Con todo, y teniendo presente lo que acabo de exponer, crecí en el valor del respeto a los mayores por el hecho de serlo, sin juzgarles; de escuchar antes de hablar y hablar para decir algo con sentido, de ser coherentes las palabras con los actos y ante todo de llevar una vida intachable; por eso cuando veo cómo va esta sociedad perdida, con unos jóvenes a quienes el estado debería formar como el diamante más valioso porque tienen en sus manos el futuro de todos, y los veo plenos de tecnología y ocio pero desorientados y sin estímulos, principios ni valores a los que aferrarse, una pena enorme me traspasa.

Estamos a tiempo de reflexionar sobre la época de nuestros abuelos, de valorar el sentido de las cosas y dar una vuelta de tuerca a estos desmanes con que nos fustigan cada día.

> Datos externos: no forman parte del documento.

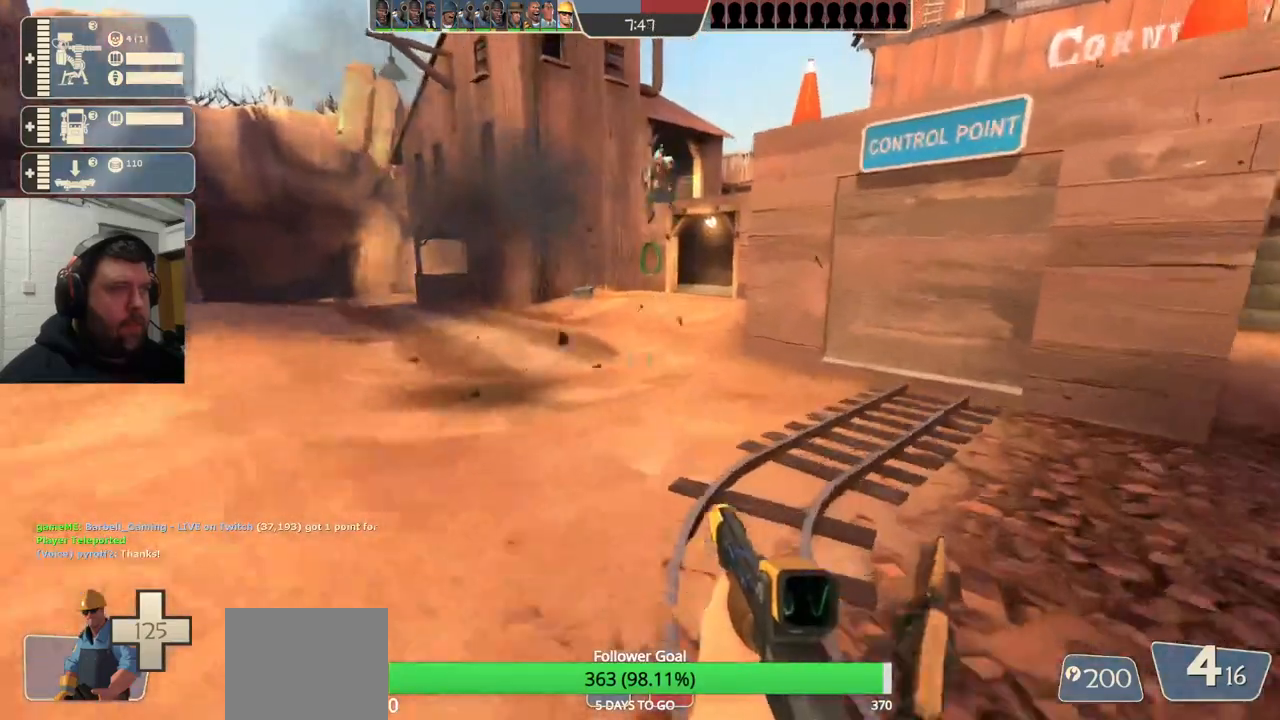
{"buttons": [], "left_stick": "up", "right_stick": "center", "events": [[50, "SQUARE", "up"], [133, "SQUARE", "down"], [233, "SQUARE", "up"], [367, "SQUARE", "down"], [450, "SQUARE", "up"]]}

Somos un país muy válido, con mucho que aportar al resto del mundo y no podemos permitir que un grupo de gente sin escrúpulos siga tirando por la borda el trabajo del resto de españoles, porque aunque nos hayan estafado en todos los sentidos, tanto en el económico, como en el moral; hemos de demostrar que valemos más que ellos. “Nosotros, el Pueblo” como iniciaba la Constitución americana de 1787, somos el reto; todos sabemos que el poder del pueblo cuando se une para luchar por un bien común tiene toda la fuerza que en ocasiones las leyes nos quitan.

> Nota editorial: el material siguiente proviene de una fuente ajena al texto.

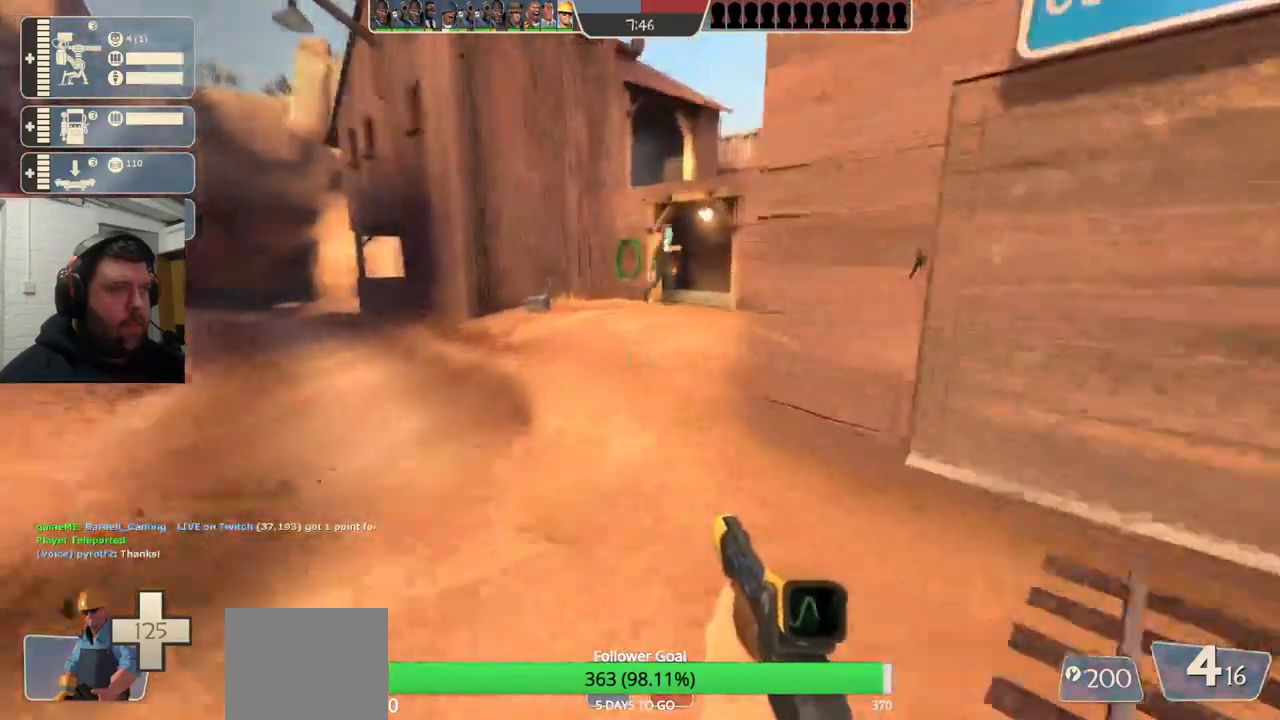
{"buttons": [], "left_stick": "up", "right_stick": "center", "events": [[17, "SQUARE", "down"], [100, "SQUARE", "up"], [167, "SQUARE", "down"], [300, "SQUARE", "up"]]}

Hoy, cuando los políticos empiezan a hacer campaña de cara a las próximas elecciones municipales y nos alegramos por su condescendencia aprendida e interesada, pienso en personas honradas como el actual alcalde de mi pueblo, en mi abuelo, en mi padre, en vecinos y en tantas gentes de Castronuevo que tuve la fortuna de conocer y me transmitieron esos valores que hoy faltan. Les agradezco que pasaran por mi vida con la naturalidad de quien hace lo correcto y piensa que eso es lo que hay que hacer; por eso ni siquiera fueron conscientes de la enseñanza que impartían.

Espero que quienes ahora están el poder lo utilicen con buenos fines, espero que una ráfaga de aire fresco barra todas las malas prácticas y, de nuevo, se instale la cordura y el honor en esta sociedad que tiene tanto por lo que luchar; espero que las enseñanzas que una vez marcaron con rectitud nuestras vidas vuelvan a ser la causa que abanderemos para crecer en esta sociedad española ahora tan mancillada.